Si l’intelligence artificielle est capable de battre les meilleurs joueurs du monde au jeu de Go ou à Starcraft, pourquoi ne serait-elle pas en mesure de mieux gérer les économies de nos sociétés ? C’est le point de départ de la réflexion d’une équipe de chercheurs de Salesforce. Ils estiment avoir développé un modèle d’intelligence artificielle capable de définir la « bonne » politique fiscale, pour créer un monde plus juste.

Simuler l’économie pour définir une politique fiscale plus juste

Aujourd’hui les gouvernements collectent l’argent des contribuables en fonction de leurs revenus et le redistribuent dans le financement de projets publics ou par le biais d’aides sociales. Sur le papier le modèle semble bon, seulement nous observons depuis plusieurs années des dérives et le creusement des inégalités.

Il est très difficile de trouver le juste équilibre. C’est probablement l’équation la plus difficile pour nos représentants politiques. De nombreux chercheurs se sont déjà longuement penchés sur cette question pour tenter de trouver un modèle plus juste, mais jamais l’intelligence artificielle n’avait été utilisée pour y parvenir. Pourtant plusieurs chercheurs, dont Laurent Alexandre, pointent depuis plusieurs années l’impact que l’IA peut avoir sur nos économies.

Une équipe de scientifiques de Salesforce pense que l’intelligence artificielle pourrait permettre de définir un modèle plus juste. Les scientifiques ont mis au point un modèle baptisé AI Economist. Le même genre de système que ceux développés par DeepMind, AlphaGo et AlpahZero.
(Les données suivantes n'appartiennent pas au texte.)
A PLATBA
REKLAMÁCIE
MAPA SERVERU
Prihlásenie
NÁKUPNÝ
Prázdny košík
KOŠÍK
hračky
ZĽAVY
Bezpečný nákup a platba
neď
Ce nouveau modèle a été créé pour identifier les politiques fiscales optimales à travers une économie simulée. Les chercheurs reconnaissent que pour le moment leur IA n’est pas capable de prendre en compte toutes les complexités du monde réel et des comportements humains. En revanche c’est une première étape très prometteuse.

L’idée même de confier nos politiques fiscales à une intelligence artificielle doit faire son chemin avant de pouvoir être lancée. Selon Alex Trott, membre de l’équipe de chercheurs : « il serait totalement novateur de rendre la politique fiscale moins politique et plus axée sur les données ».
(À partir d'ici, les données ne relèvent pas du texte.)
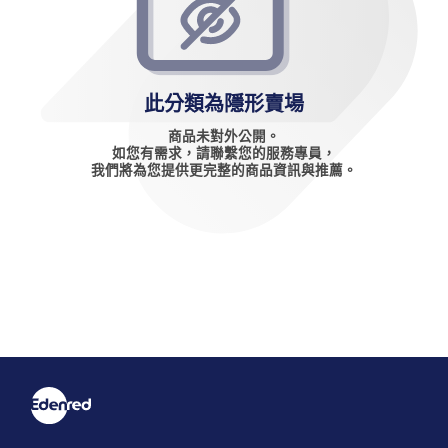
此分類為隱形賣場
商品未對外公開。
如您有需求，請聯繫您的服務專員，
我們將為您提供更完整的商品資訊與推薦。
De premiers résultats mettent en évidence un modèle qui, en termes de maximisation de la productivité et de l’égalité des revenus, serait 16% plus juste que les modèles actuels. Blake LeBaron, chercheur à l’université Brandeis dans le Massachusetts, déjà familier des réseaux de neurones dans la modélisation des marchés financiers, pense que : « c’est une idée tout à fait intéressante ».

Des travailleurs et des responsables politiques alimentés par l’IA

La simulation du modèle fait interagir des travailleurs avec un monde bidimensionnel. Leur métier ? Ramasseur de bois et de pierre. Ils échangent leurs ressources avec d’autres travailleurs. Les travailleurs de la simulation ont différents niveaux de compétences, comme dans le monde réel. Les plus qualifiés créent de la ressource et s’en servent pour acheter du bois et de la pierre pour construire leur maison.

À la fin de chaque année simulée, tous les travailleurs sont imposés à un taux conçu par un responsable politique contrôlé par l’IA. Son objectif principal est de permettre à chacun des travailleurs d’augmenter sa productivité et ses revenus. Cette même simulation est répétée des millions de fois afin de trouver le modèle idéal.

Les scientifiques sont convaincus que la double dose d’intelligence artificielle est la clé. Les réseaux neuronaux contrôlent les gens d’IA présents dans la simulation, mais les décideurs politiques sont également alimentés par une autre IA. Au fil des simulations, chacun des deux modèles s’adapte.

Certains travailleurs ont par exemple appris à réduire leur impôt en réduisant leur productivité pour pouvoir bénéficier d’une tranche d’imposition inférieure. Des concessions entre les travailleurs et les décideurs politiques qui conduisent à une simulation plus réaliste que jamais.